Wild chases occur everywhere — land, air and sea — and the climax, set in the Roman Coliseum, unabashedly mixes such elements as a mine field, a baby in peril and a menacing Bengal tiger.
Cliche-ridden yarn stays completely within the conventions of actioners. Jack Quinn (Van Damme) is the reluctant hero, a top counter-terrorist who wishes to quit the spy game and settle into blissful domesticity. On the eve of his final mission, he misses his target — the terrorist Stavros (Rourke) — and as a punishment is sent to the Colony, a “think tank” for spies who are too dangerous to be set free, but too worthwhile to kill.

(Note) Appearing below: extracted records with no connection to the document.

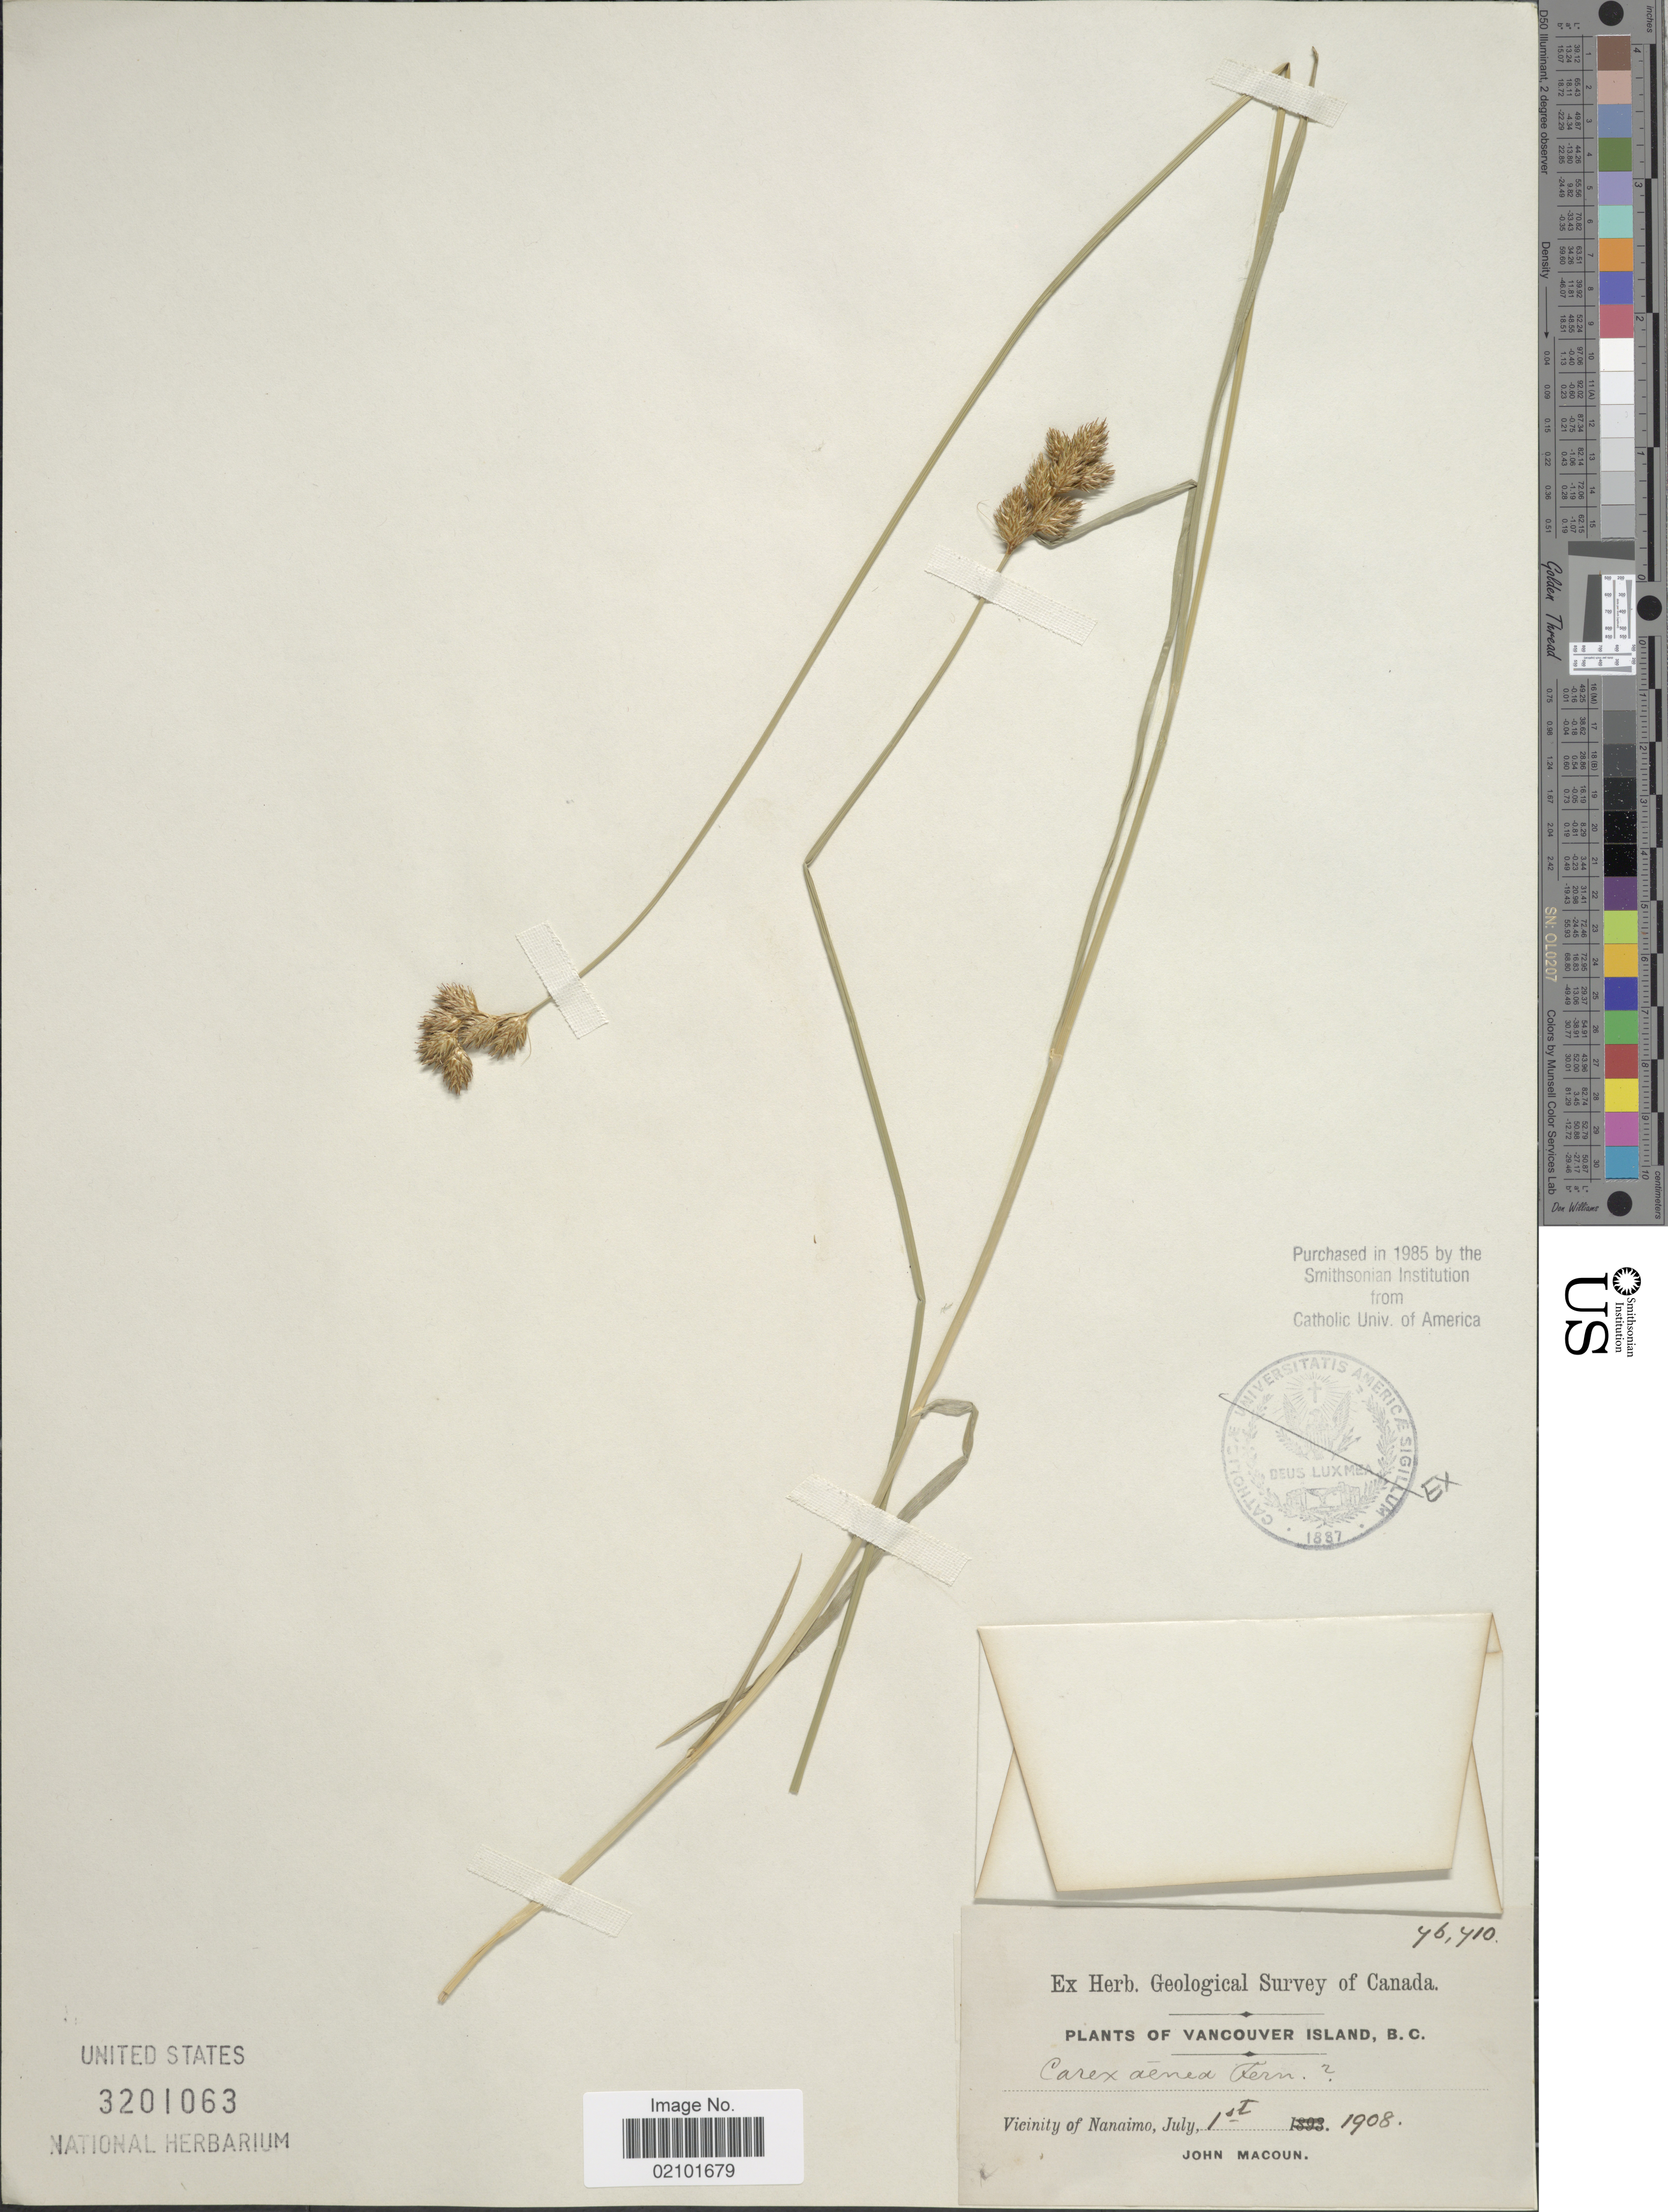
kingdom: Plantae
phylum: Tracheophyta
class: Liliopsida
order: Poales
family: Cyperaceae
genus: Carex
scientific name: Carex foenea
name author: Willd.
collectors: J. Macoun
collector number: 46410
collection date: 1908-07-01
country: Canada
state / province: British Columbia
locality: Vancouver Island. Vicinity of Nanaimo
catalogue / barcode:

Stavros, who in an earlier confrontation lost his son, vows to take vengeance on Quinn’s pregnant wife (and, later, his newborn child). In an unlikely turn of events, Quinn joins forces with Yaz (Rodman), an ostentatious weapons dealer who, tough as he is, sports brightly dyed hair, big earrings, colorful tattoos and piercings. In the manner of most actioners, the bizarre duo form their own army, insisting that they don’t belong to any nation and don’t play by the rules.
Making his American debut, Hark is deservedly one of the most acclaimed Hong Kong filmmakers, with over 50 features to his credit, including the international hits “A Better Tomorrow,” “Peking Opera Blues” and “Once Upon a Time in China.”
He has no problem applying his specialty — kaleidoscopic, kinetic adventure marked by frenzied action and tongue-in-cheek tone — to this picture, but he seems stranded by its formulaic constraints. As a result, “Double Team” becomes a marathon of destructive effects and stock characters, wobbling between high-adrenaline bang-bang and wan slapstick, with a lot of bad moments in between.
The multi-colored, multi-accented cast considerably helps overcome the routine components. At home in the center of a movie that is simultaneously an actioner, pulp fiction and comic book, Van Damme delivers a stronger and more vibrant performance than in his last couple of outings.
Media sensation Rodman gets most of the funny lines, which he spouts with abundant ease. As the deadly mercenary, Rourke, who hasn’t been seen in a high-profile American movie in some time, takes his job a tad too seriously, making for a hatefully seedy villain of the old school.
Beautiful French actress Natacha Lindinger has nothing to do but smile as Quinn’s wife, and later express fear when captured by Stavros. Paul Freeman, as the Colony guardian; Jay Benedict, as Quinn’s CIA boss; and boxing champion Rob Diem, as another exiled terrorist, add much necessary shading to the proceedings.
Physically, the movie is more impressive than previous Van Damme enterprises, including “Hard Target,” which was helmed by Hong Kong master (and Hark rival) John Woo. Marek Dobrowolski’s picturesque production design, Peter Pau’s sharp widescreen lensing of carefully chosen international locations and, above all, editor Bill Pankow’s highly energetic pacing contribute to an intermittently diverting movie, in which the exhilarating action (designed by stunt coordinator Charles Picerni) amounts to no more than 20 minutes of the running time but may be worth the price of admission.